**Extracted information**

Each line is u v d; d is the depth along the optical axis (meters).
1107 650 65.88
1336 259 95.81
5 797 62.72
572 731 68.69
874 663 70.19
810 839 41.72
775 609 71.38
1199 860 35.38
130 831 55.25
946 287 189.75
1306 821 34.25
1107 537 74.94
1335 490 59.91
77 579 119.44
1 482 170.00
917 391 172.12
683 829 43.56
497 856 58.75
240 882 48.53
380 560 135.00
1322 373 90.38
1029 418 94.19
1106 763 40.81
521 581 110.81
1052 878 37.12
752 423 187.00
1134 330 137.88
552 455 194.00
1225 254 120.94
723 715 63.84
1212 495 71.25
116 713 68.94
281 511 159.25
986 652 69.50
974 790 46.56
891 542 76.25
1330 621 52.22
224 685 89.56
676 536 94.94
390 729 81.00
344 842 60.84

**What is being asked**
Start to finish, output the whole listing exactly.

**Your solution**
Each line is u v d; d is the depth along the optical axis (meters).
1107 650 65.88
1336 259 95.81
5 797 62.72
572 731 68.69
874 663 70.19
810 839 41.72
775 609 71.38
1199 860 35.38
130 831 55.25
946 287 189.75
1306 821 34.25
1107 537 74.94
1335 490 59.91
77 579 119.44
1 482 170.00
917 391 172.12
683 829 43.56
497 856 58.75
240 882 48.53
380 560 135.00
1322 373 90.38
1029 418 94.19
1106 763 40.81
521 581 110.81
1052 878 37.12
752 423 187.00
1134 330 137.88
552 455 194.00
1225 254 120.94
723 715 63.84
1212 495 71.25
116 713 68.94
281 511 159.25
986 652 69.50
974 790 46.56
891 542 76.25
1330 621 52.22
224 685 89.56
676 536 94.94
390 729 81.00
344 842 60.84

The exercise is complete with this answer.